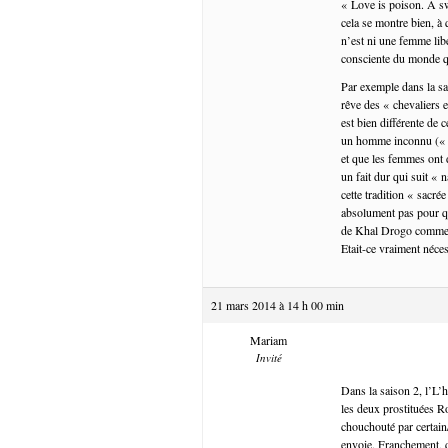
« Love is poison. A swe
cela se montre bien, à
n’est ni une femme lib
consciente du monde qu
Par exemple dans la sai
rêve des « chevaliers e
est bien différente de 
un homme inconnu (« r
et que les femmes ont d
un fait dur qui suit «
cette tradition « sacr
absolument pas pour que
de Khal Drogo comme un
Etait-ce vraiment néce
21 mars 2014 à 14 h 00 min
Mariam
Invité
Dans la saison 2, l’L’h
les deux prostituées R
chouchouté par certain
envoie. Franchement, q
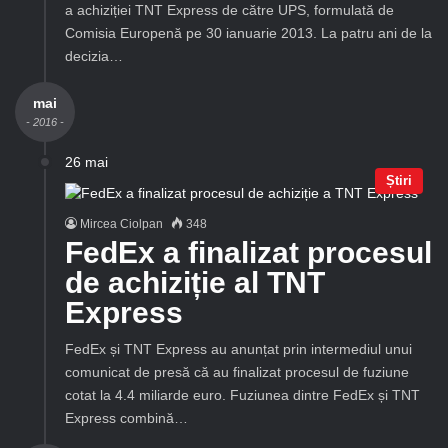
a achiziției TNT Express de către UPS, formulată de
Comisia Europenă pe 30 ianuarie 2013. La patru ani de la
decizia…
mai
- 2016 -
26 mai
Știri
Mircea Ciolpan
348
FedEx a finalizat procesul
de achiziție al TNT
Express
FedEx și TNT Express au anunțat prin intermediul unui
comunicat de presă că au finalizat procesul de fuziune
cotat la 4.4 miliarde euro. Fuziunea dintre FedEx și TNT
Express combină…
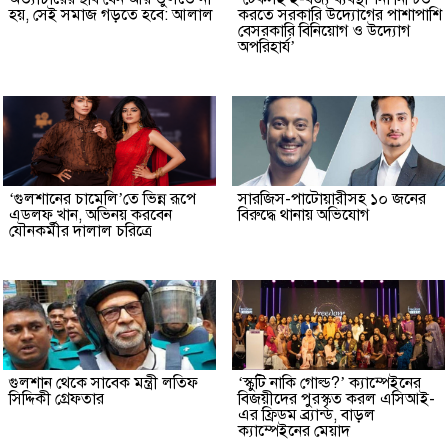
হয়, সেই সমাজ গড়তে হবে: আলাল
করতে সরকারি উদ্যোগের পাশাপাশি
বেসরকারি বিনিয়োগ ও উদ্যোগ
অপরিহার্য’
‘গুলশানের চামেলি’তে ভিন্ন রূপে
সারজিস-পাটোয়ারীসহ ১০ জনের
এডলফ খান, অভিনয় করবেন
বিরুদ্ধে থানায় অভিযোগ
যৌনকর্মীর দালাল চরিত্রে
গুলশান থেকে সাবেক মন্ত্রী লতিফ
‘স্কুটি নাকি গোল্ড?’ ক্যাম্পেইনের
সিদ্দিকী গ্রেফতার
বিজয়ীদের পুরস্কৃত করল এসিআই-
এর ফ্রিডম ব্র্যান্ড, বাড়ল
ক্যাম্পেইনের মেয়াদ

________

▶ [WORK REQUEST]:
Please write out the text of the data above again, swapping each "FedEx" for "FEDEX" and changing nothing else. Leave the pictures out.

▶ [ANSWER SPACE]:
« Love is poison. A swe
cela se montre bien, à
n’est ni une femme lib
consciente du monde qu
Par exemple dans la sai
rêve des « chevaliers e
est bien différente de 
un homme inconnu (« r
et que les femmes ont d
un fait dur qui suit «
cette tradition « sacr
absolument pas pour que
de Khal Drogo comme un
Etait-ce vraiment néce
21 mars 2014 à 14 h 00 min
Mariam
Invité
Dans la saison 2, l’L’h
les deux prostituées R
chouchouté par certain
envoie. Franchement, q
a achiziției TNT Express de către UPS, formulată de
Comisia Europenă pe 30 ianuarie 2013. La patru ani de la
decizia…
mai
- 2016 -
26 mai
Știri
Mircea Ciolpan
348
FEDEX a finalizat procesul
de achiziție al TNT
Express
FEDEX și TNT Express au anunțat prin intermediul unui
comunicat de presă că au finalizat procesul de fuziune
cotat la 4.4 miliarde euro. Fuziunea dintre FEDEX și TNT
Express combină…
হয়, সেই সমাজ গড়তে হবে: আলাল
করতে সরকারি উদ্যোগের পাশাপাশি
বেসরকারি বিনিয়োগ ও উদ্যোগ
অপরিহার্য’
‘গুলশানের চামেলি’তে ভিন্ন রূপে
সারজিস-পাটোয়ারীসহ ১০ জনের
এডলফ খান, অভিনয় করবেন
বিরুদ্ধে থানায় অভিযোগ
যৌনকর্মীর দালাল চরিত্রে
গুলশান থেকে সাবেক মন্ত্রী লতিফ
‘স্কুটি নাকি গোল্ড?’ ক্যাম্পেইনের
সিদ্দিকী গ্রেফতার
বিজয়ীদের পুরস্কৃত করল এসিআই-
এর ফ্রিডম ব্র্যান্ড, বাড়ল
ক্যাম্পেইনের মেয়াদ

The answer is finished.